The answer should reproduce every entry exactly and contain no images.

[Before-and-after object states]
↓↓↓
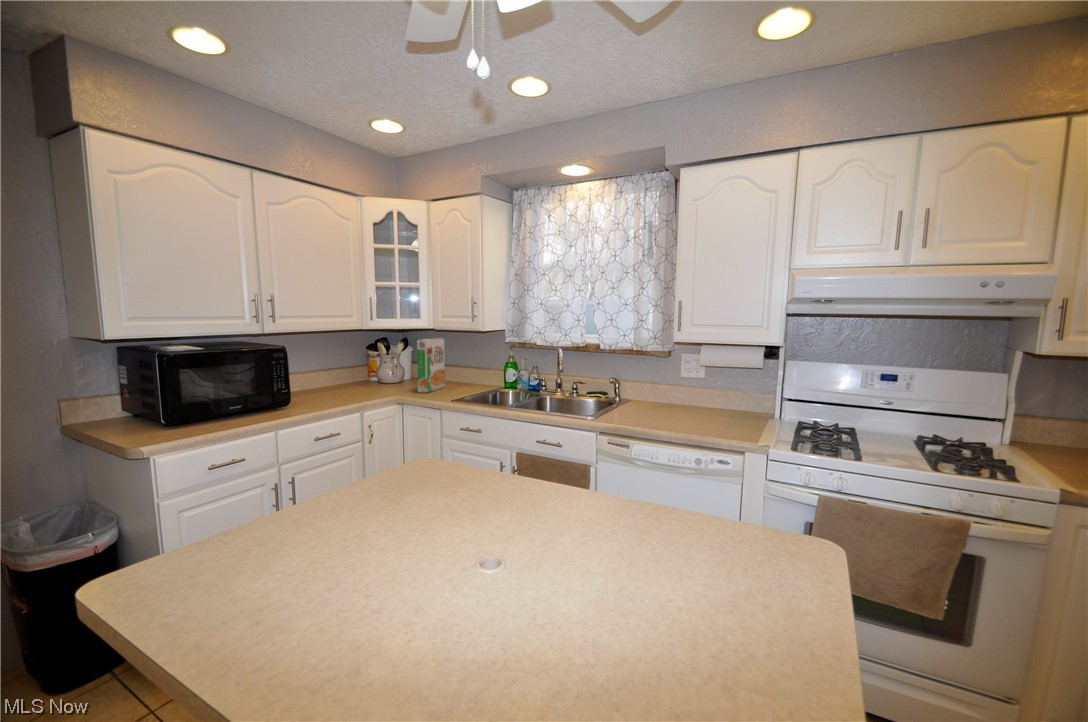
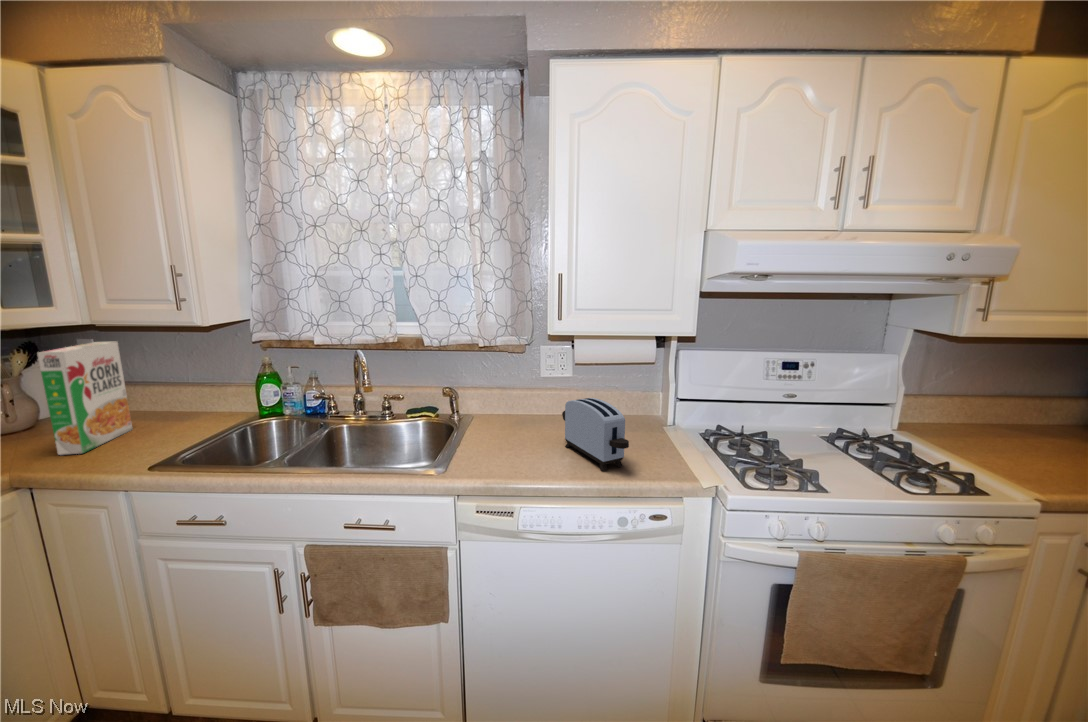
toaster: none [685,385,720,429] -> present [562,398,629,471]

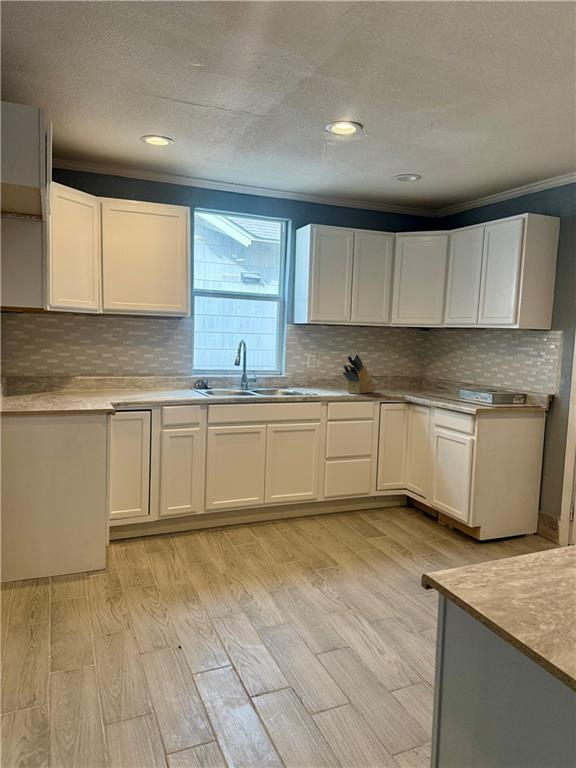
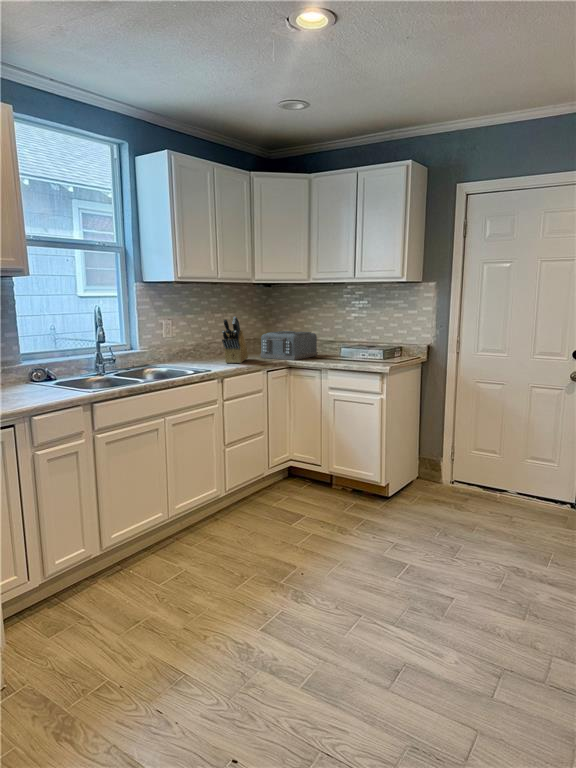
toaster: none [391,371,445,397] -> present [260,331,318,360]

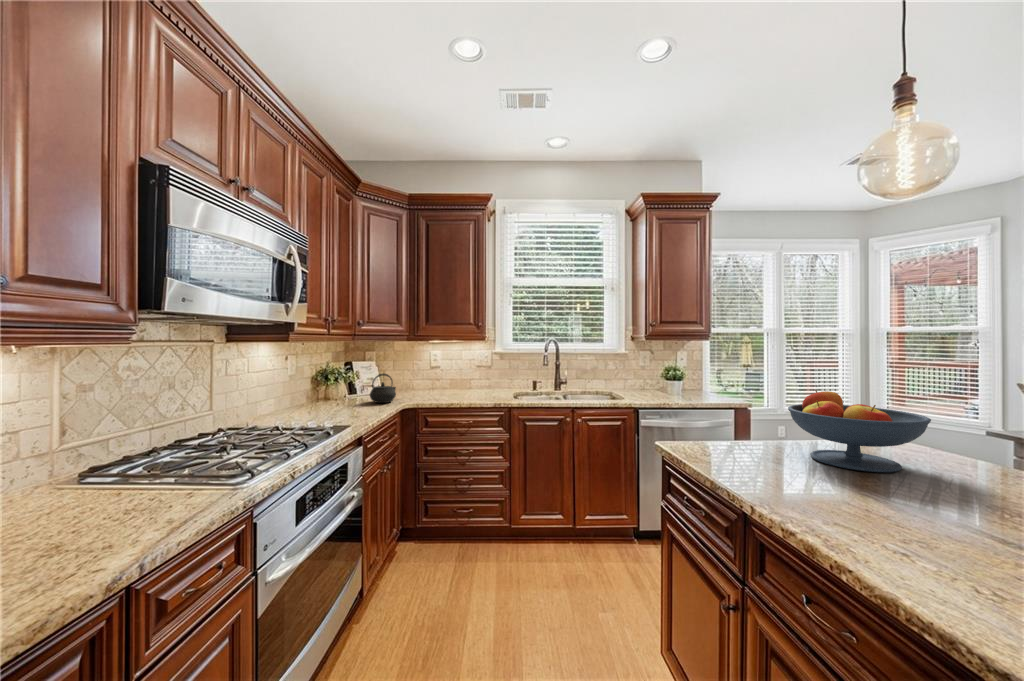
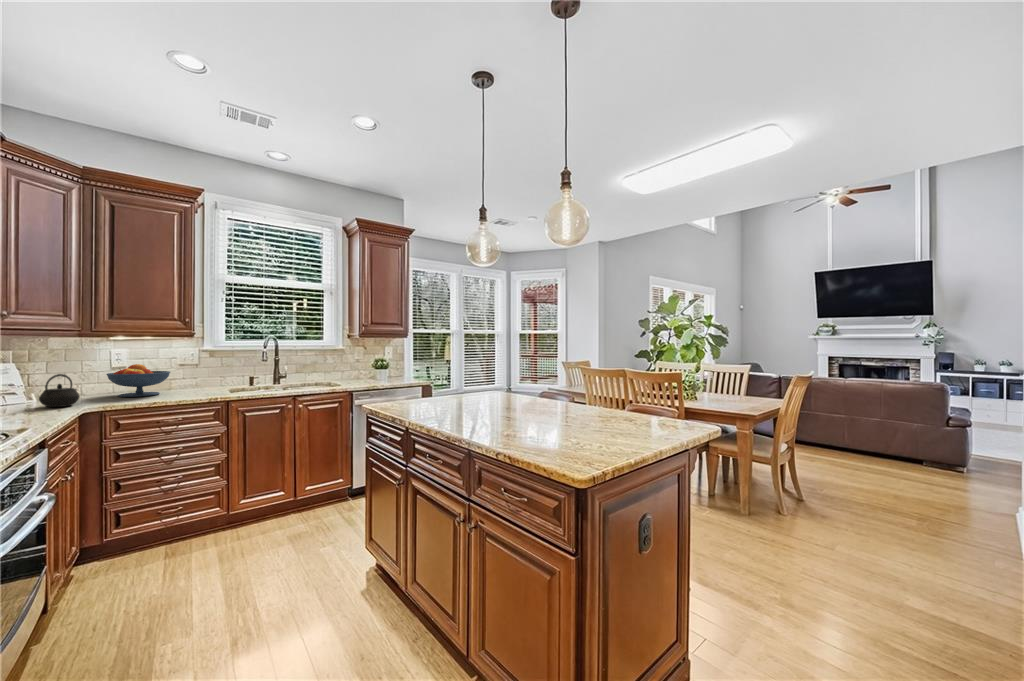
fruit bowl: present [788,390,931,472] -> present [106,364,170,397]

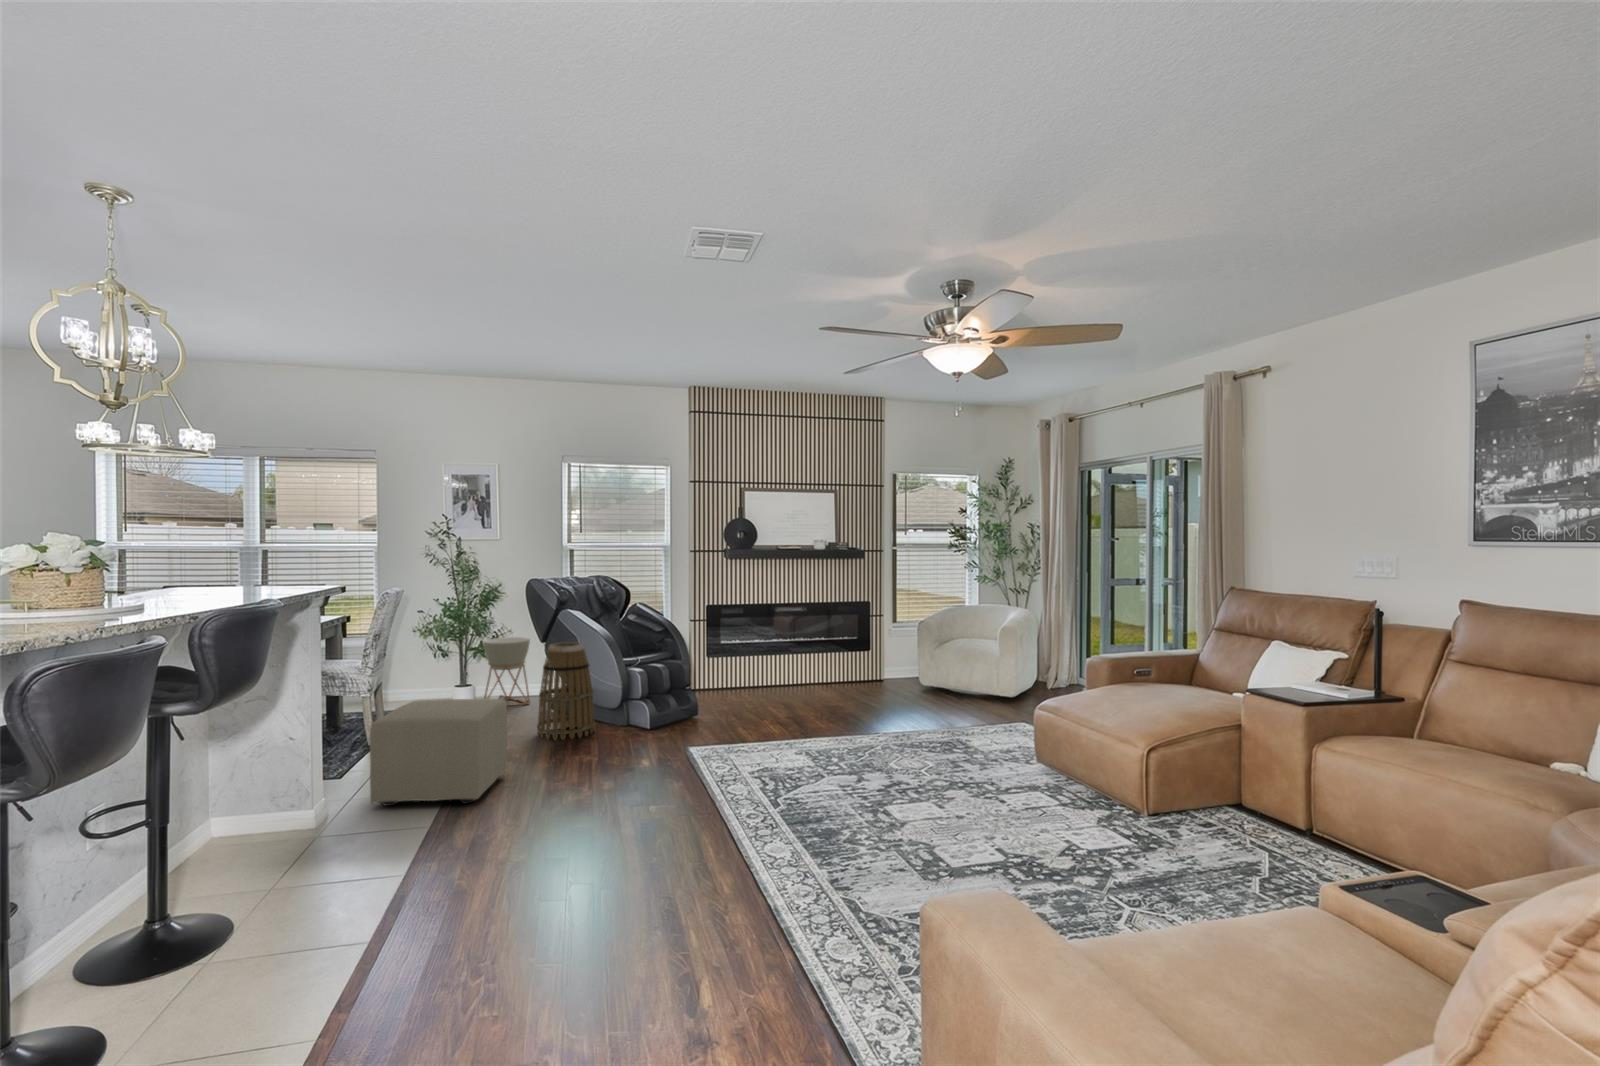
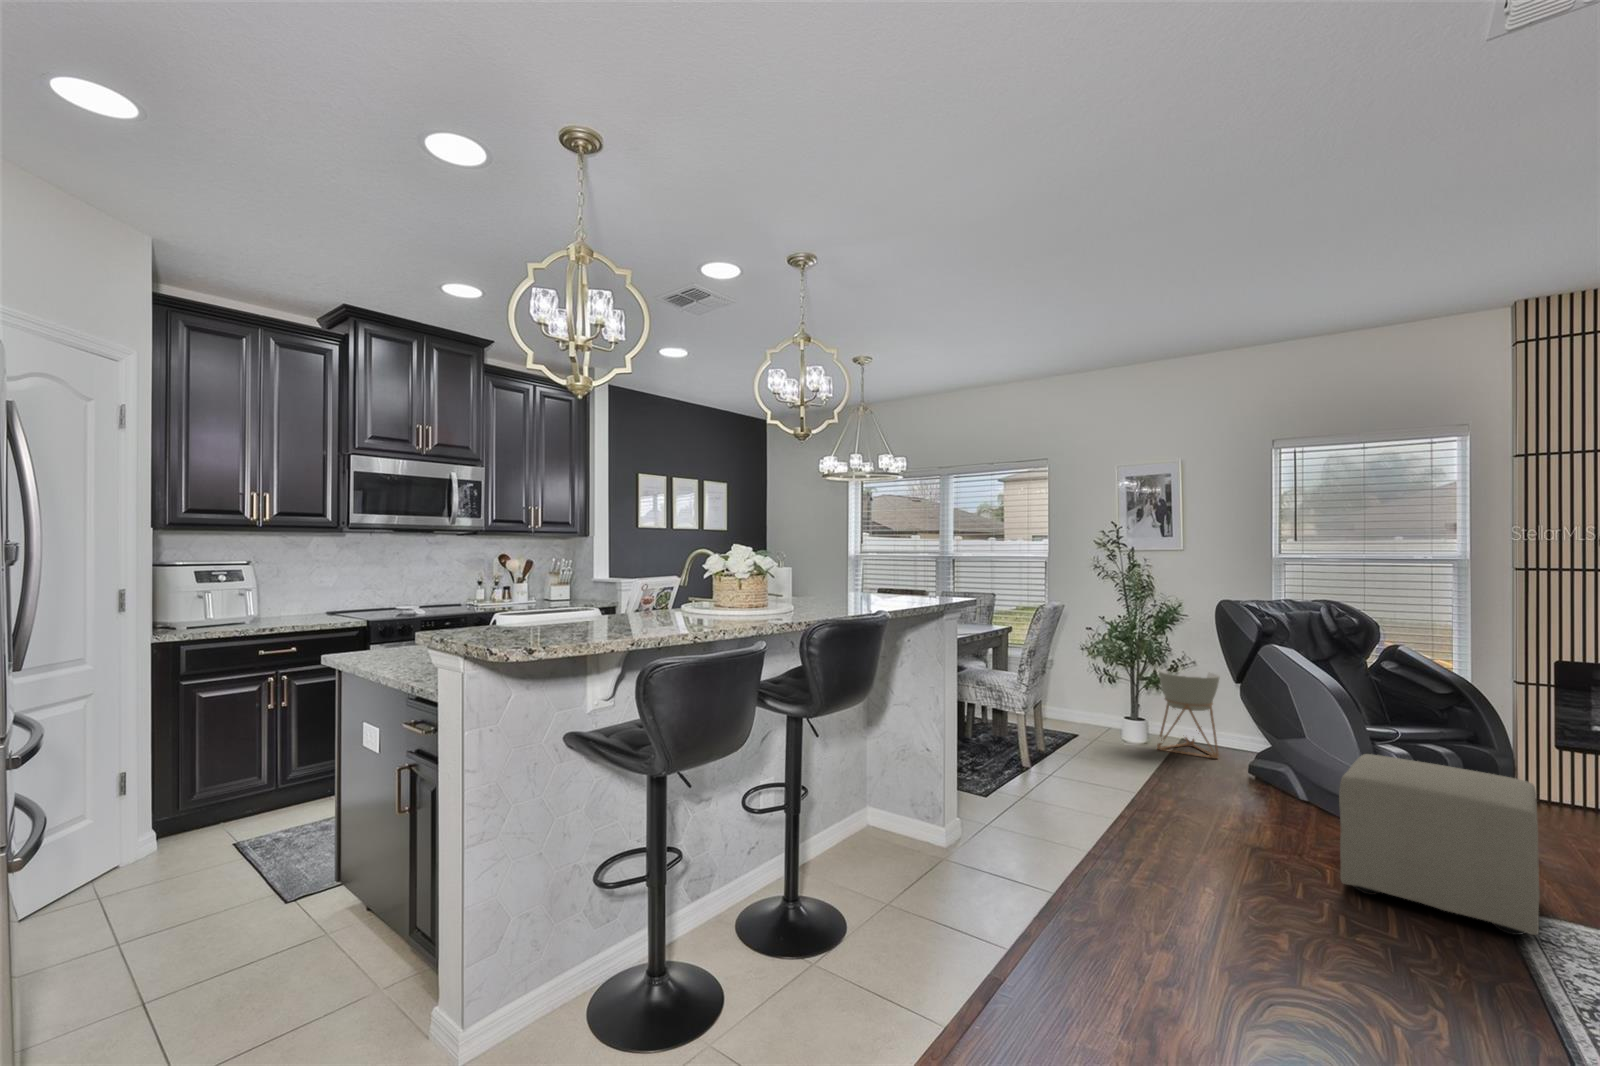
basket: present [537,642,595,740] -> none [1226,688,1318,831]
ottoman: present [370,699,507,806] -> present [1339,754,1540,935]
↑↑↑
### OUTPUT FOR THIS TASK
toaster: none [685,385,720,429] -> present [562,398,629,471]

toaster: none [391,371,445,397] -> present [260,331,318,360]

fruit bowl: present [788,390,931,472] -> present [106,364,170,397]

basket: present [537,642,595,740] -> none [1226,688,1318,831]
ottoman: present [370,699,507,806] -> present [1339,754,1540,935]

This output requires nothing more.